La réussite de l'équipe remplissait Hillel d'un immense sentiment de fierté. En devenant l'assistant du coach, il s'était trouvé une place à part entière parmi les Chats Sauvages.
L'état de santé de Scott s'était dégradé. Il y avait eu plusieurs alertes à la fin de l'été. Il avait mauvaise mine et se déplaçait désormais régulièrement avec une bouteille d'oxygène. Ses parents étaient inquiets. Il ne pouvait plus que suivre les matchs depuis les gradins. Chaque fois qu'il se levait pour célébrer un touchdown, il était envahi par la tristesse de ne pouvoir être sur le terrain. Son moral était en chute libre.
Un dimanche matin froid de septembre, au lendemain d'un match que les Chats Sauvages avaient brillamment remporté, il sortit de chez lui en cachette et se rendit au stade de Buckerey. Tout était désert. Il faisait très humide ; la pelouse était envahie par une brume opaque. Il se plaça à une extrémité du terrain et se mit à le traverser en courant, s'imaginant porteur du ballon. Il ferma les yeux et se vit en ailier puissant, un Invincible lui aussi. Rien ne pouvait l'arrêter. Il lui semblait entendre les vivats de la foule qui scandait son nom. Il était un joueur des Chats Sauvages et il allait marquer le point final. Grâce à lui ils allaient remporter le championnat. Il courut encore et encore, il sentait entre ses mains le ballon qu'il n'avait pas. Il courut jusqu'à en perdre la respiration, jusqu'à s'effondrer dans l'herbe mouillée, inerte.
C'est grâce à l'intervention d'un homme qui promenait son chien que Scott fut sauvé. Il fut emmené en ambulance à l'hôpital Johns Hopkins, où il subit une batterie d'examens. Son état s'était soudainement aggravé.
Ce fut Tante Anita qui informa Hillel et Woody de l'accident de Scott.
— Pourquoi était-il sur le terrain ? demanda Hillel.
— On n'en sait rien. Il est sorti sans prévenir ses parents.
— Et jusqu'à quand restera-t-il à l'hôpital ?
— En tout cas deux semaines.
Ils allèrent régulièrement rendre visite à Scott.
— Je voudrais faire comme vous, dit-il à Woody. Je voudrais être sur un terrain de football, je voudrais que la foule m'acclame. Je veux plus être malade.
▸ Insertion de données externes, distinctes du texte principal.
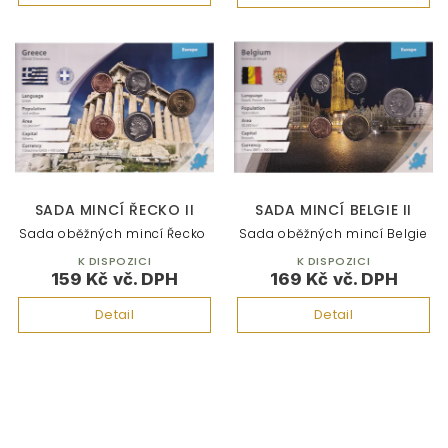
SADA MINCÍ ŘECKO II
SADA MINCÍ BELGIE II
Sada oběžných mincí Řecko
Sada oběžných mincí Belgie
K DISPOZICI
K DISPOZICI
159 Kč
169 Kč
Detail
Detail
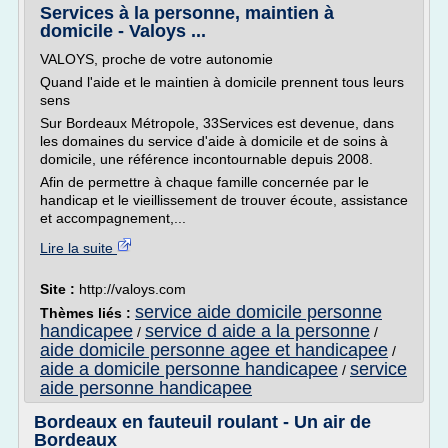
Services à la personne, maintien à
domicile - Valoys ...
VALOYS, proche de votre autonomie
Quand l'aide et le maintien à domicile prennent tous leurs
sens
Sur Bordeaux Métropole, 33Services est devenue, dans
les domaines du service d'aide à domicile et de soins à
domicile, une référence incontournable depuis 2008.
Afin de permettre à chaque famille concernée par le
handicap et le vieillissement de trouver écoute, assistance
et accompagnement,...
Lire la suite
Site :
http://valoys.com
service aide domicile personne
Thèmes liés :
handicapee
service d aide a la personne
/
/
aide domicile personne agee et handicapee
/
aide a domicile personne handicapee
service
/
aide personne handicapee
Bordeaux en fauteuil roulant - Un air de
Bordeaux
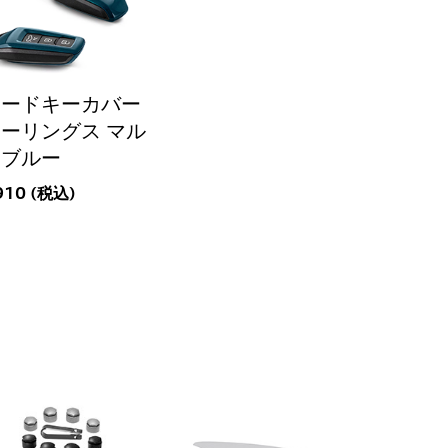
ラードキーカバー
ーリングス マル
ロブルー
910 (税込)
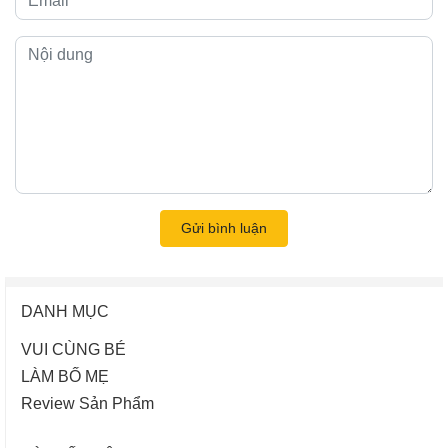
Gửi bình luận
DANH MỤC
VUI CÙNG BÉ
LÀM BỐ MẸ
Review Sản Phẩm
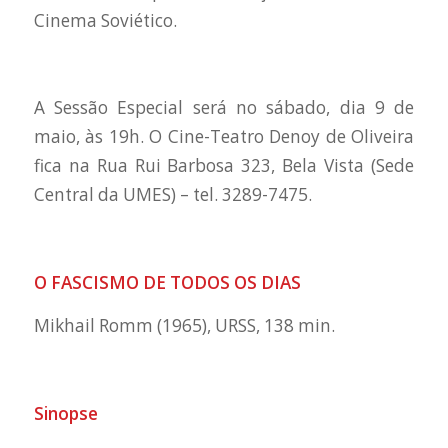
Cinema Soviético.
A Sessão Especial será no sábado, dia 9 de
maio, às 19h. O Cine-Teatro Denoy de Oliveira
fica na Rua Rui Barbosa 323, Bela Vista (Sede
Central da UMES) – tel. 3289-7475.
O FASCISMO DE TODOS OS DIAS
Mikhail Romm (1965), URSS, 138 min.
Sinopse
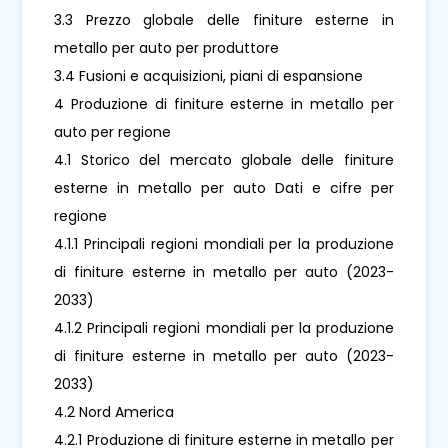
3.3 Prezzo globale delle finiture esterne in
metallo per auto per produttore
3.4 Fusioni e acquisizioni, piani di espansione
4 Produzione di finiture esterne in metallo per
auto per regione
4.1 Storico del mercato globale delle finiture
esterne in metallo per auto Dati e cifre per
regione
4.1.1 Principali regioni mondiali per la produzione
di finiture esterne in metallo per auto (2023-
2033)
4.1.2 Principali regioni mondiali per la produzione
di finiture esterne in metallo per auto (2023-
2033)
4.2 Nord America
4.2.1 Produzione di finiture esterne in metallo per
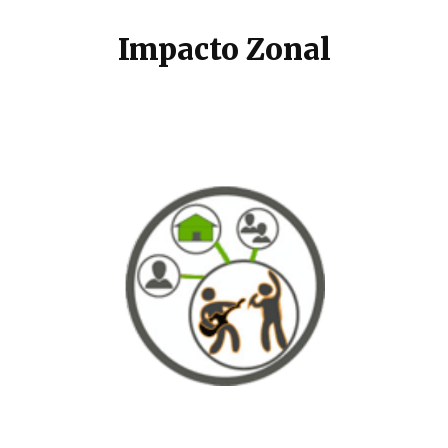
Impacto Zonal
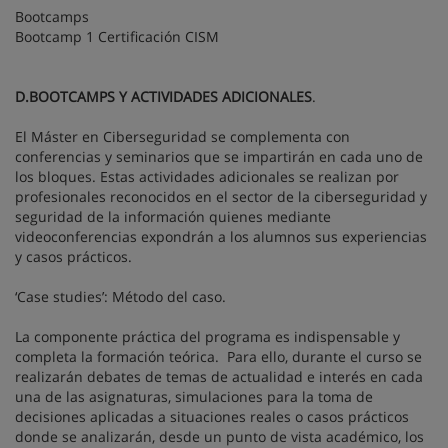
Bootcamps
Bootcamp 1 Certificación CISM
D.BOOTCAMPS Y ACTIVIDADES ADICIONALES
.
El Máster en Ciberseguridad se complementa con
conferencias y seminarios que se impartirán en cada uno de
los bloques. Estas actividades adicionales se realizan por
profesionales reconocidos en el sector de la ciberseguridad y
seguridad de la información quienes mediante
videoconferencias expondrán a los alumnos sus experiencias
y casos prácticos.
‘Case studies’: Método del caso.
La componente práctica del programa es indispensable y
completa la formación teórica. Para ello, durante el curso se
realizarán debates de temas de actualidad e interés en cada
una de las asignaturas, simulaciones para la toma de
decisiones aplicadas a situaciones reales o casos prácticos
donde se analizarán, desde un punto de vista académico, los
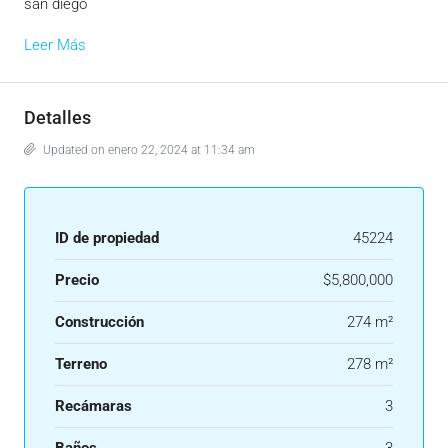
san diego
Leer Más
Detalles
Updated on enero 22, 2024 at 11:34 am
ID de propiedad
45224
Precio
$5,800,000
Construcción
274 m²
Terreno
278 m²
Recámaras
3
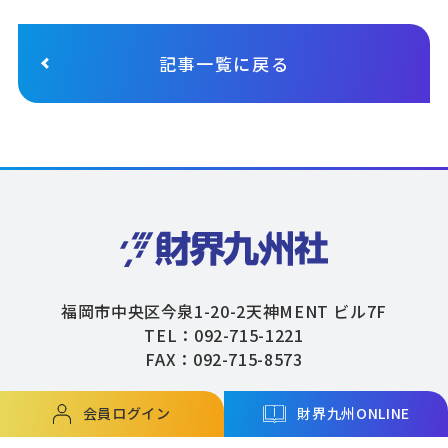
記事一覧に戻る
福岡市中央区今泉1-20-2天神MENT ビル7F
TEL：092-715-1221
FAX：092-715-8573
会員ログイン
財界九州ONLINE
Copyright © ZAIKAIKYUSHU Co,.Ltd. All Rights Reserved.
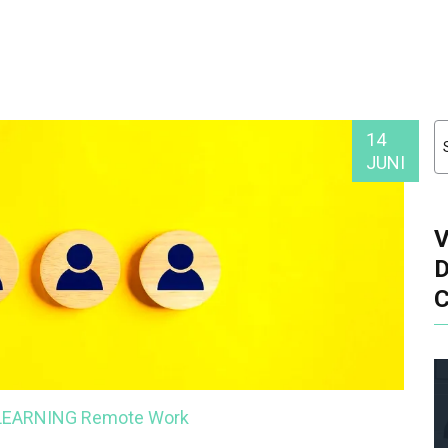
14
JUNI
-LEARNING
Remote Work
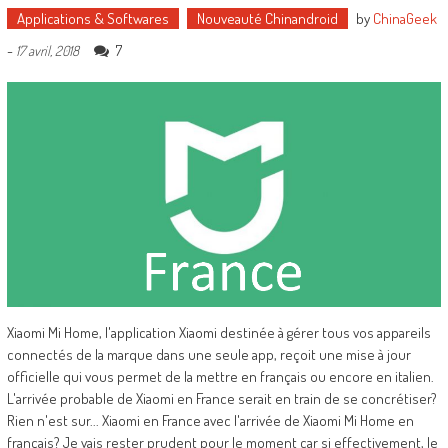
Applications & Softwares
Nouveauté Chinandroid
by
ChinaGeek
-
7
17 avril, 2018
Xiaomi Mi Home, l'application Xiaomi destinée à gérer tous vos appareils
connectés de la marque dans une seule app, reçoit une mise à jour
officielle qui vous permet de la mettre en français ou encore en italien.
L'arrivée probable de Xiaomi en France serait en train de se concrétiser?
Rien n'est sur... Xiaomi en France avec l'arrivée de Xiaomi Mi Home en
français? Je vais rester prudent pour le moment car si effectivement, le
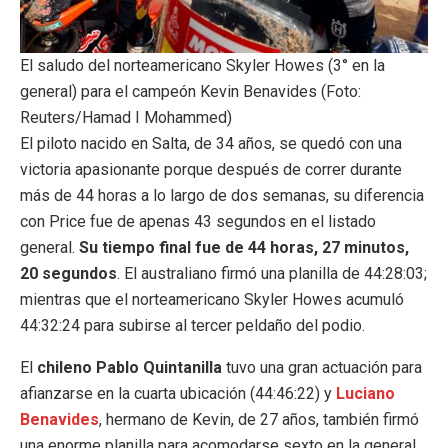
El saludo del norteamericano Skyler Howes (3° en la
general) para el campeón Kevin Benavides (Foto:
Reuters/Hamad I Mohammed)
El piloto nacido en Salta, de 34 años, se quedó con una
victoria apasionante porque después de correr durante
más de 44 horas a lo largo de dos semanas, su diferencia
con Price fue de apenas 43 segundos en el listado
general.
Su tiempo final fue de 44 horas, 27 minutos,
20 segundos
. El australiano firmó una planilla de 44:28:03;
mientras que el norteamericano Skyler Howes acumuló
44:32:24 para subirse al tercer peldaño del podio.
El
chileno Pablo Quintanilla
tuvo una gran actuación para
afianzarse en la cuarta ubicación (44:46:22) y
Luciano
Benavides
, hermano de Kevin, de 27 años, también firmó
una enorme planilla para acomodarse sexto en la general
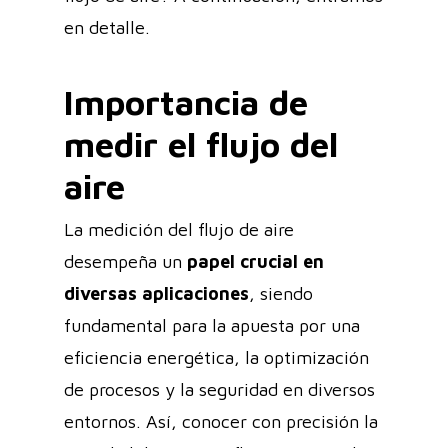
en detalle.
Importancia de
medir el flujo del
aire
La medición del flujo de aire
desempeña un
papel crucial en
diversas aplicaciones
, siendo
fundamental para la apuesta por una
eficiencia energética, la optimización
de procesos y la seguridad en diversos
entornos. Así, conocer con precisión la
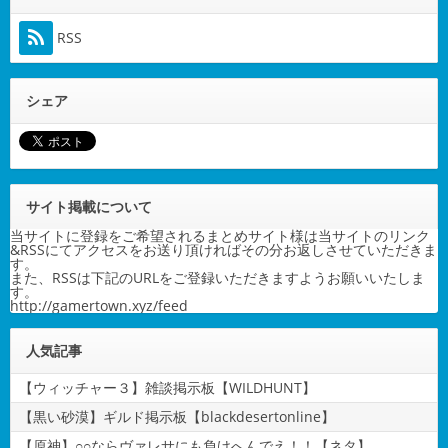
RSS
シェア
サイト掲載について
当サイトに登録をご希望されるまとめサイト様は当サイトのリンク
&RSSにてアクセスをお送り頂ければその分お返しさせていただきま
す。
また、RSSは下記のURLをご登録いただきますようお願いいたしま
す。
http://gamertown.xyz/feed
人気記事
【ウィッチャー３】雑談掲示板【WILDHUNT】
【黒い砂漠】ギルド掲示板【blackdesertonline】
【原神】○○ならヴァレサにも負けへんでえ！！【ネタ】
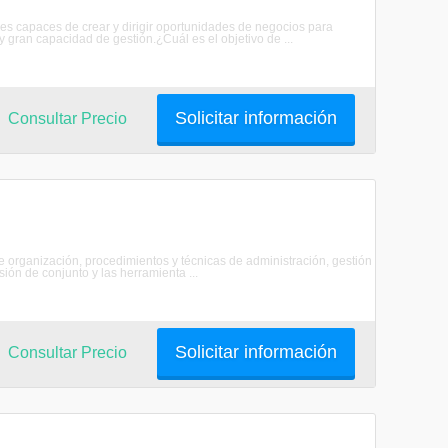
res capaces de crear y dirigir oportunidades de negocios para
 gran capacidad de gestión.¿Cuál es el objetivo de ...
Solicitar información
Consultar Precio
e organización, procedimientos y técnicas de administración, gestión
sión de conjunto y las herramienta ...
Solicitar información
Consultar Precio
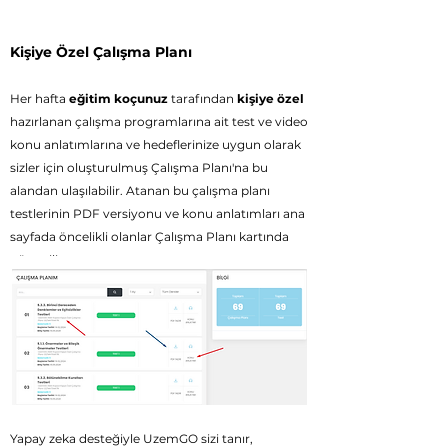
Kişiye Özel Çalışma Planı
Her haft
a
eğitim koçunuz
tarafından
kişiye özel
hazırlanan çalışma programlarına ait
test ve video
konu anlatımlarına ve h
edeflerinize uygun olarak
sizler için oluşturulmuş Çalışma Planı'na bu
alandan ulaşılabilir. Atanan bu çalışma planı
testlerinin PDF versiyonu ve konu anlatımları ana
sayfada öncelikli olanlar Çalışma Planı kartında
gösterilir.
Yeşil düğmeye tıklandığında ata
nan teste giriş
yapabilirsiniz.
Yapay zeka desteğiyle UzemGO sizi tanır,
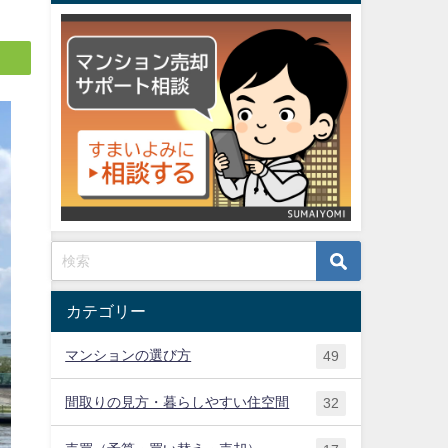
カテゴリー
マンションの選び方
49
間取りの見方・暮らしやすい住空間
32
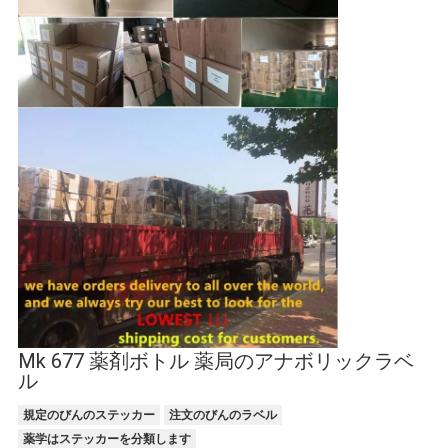
Mk 677 薬剤ボトル 薬局のアナボリックラベ
ル
規定のびんのステッカー
注文のびんのラベル
薬学はステッカーを分類します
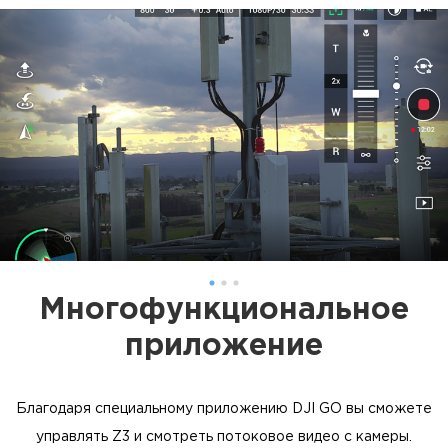
Многофункциональное
приложение
Благодаря специальному приложению DJI GO вы сможете
управлять Z3 и смотреть потоковое видео с камеры.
Scott put finalement rentrer chez lui. Il dut rester au repos total. Tous les jours, après l'entraînement, Woody et Hillel passaient le voir. Parfois l'équipe tout entière venait. Les Chats Sauvages s'entassaient dans la chambre de Scott, lui narrant leurs exploits du jour. Tout le monde disait qu'ils allaient remporter la coupe. Jusqu'à aujourd'hui encore, aucune équipe de la Ligue des lycées n'a battu les records établis par eux durant la saison 1995–1996.
Un samedi après-midi de la mi-octobre, les Chats Sauvages jouèrent un match capital au stade de Buckerey. Avant de partir rejoindre l'équipe, Woody et Hillel s'arrêtèrent chez les Neville. Scott était dans son lit. Il paraissait très abattu.
— Tout ce que je voudrais, c'est être avec vous, les gars, leur dit-il. Je voudrais jardiner avec vous, jouer au football avec vous. Faire ce qu'on faisait avant.
— Tu peux pas venir assister au match ?
— Ma mère ne veut pas. Elle veut que je me repose, mais je ne fais que ça, me reposer.
Quand Hillel et Woody partirent, Scott se laissa envahir par le désarroi. Il descendit à la cuisine : la maison était déserte. Sa sœur était absente, son père était à un rendez-vous et sa mère était partie faire des courses. L'idée lui vint alors à l'esprit de s'enfuir et rejoindre les Chats Sauvages. Il n'y avait personne pour l'en empêcher.
Au stade de Buckerey, le match débuta. Les Chats Sauvages prirent rapidement l'avantage.
Scott avait pris son vieux vélo. Il était trop petit pour lui, mais il roulait toujours. C'était le plus important. Il se dirigea vers le lycée de Buckerey, s'arrêtant à intervalles réguliers pour reprendre son souffle.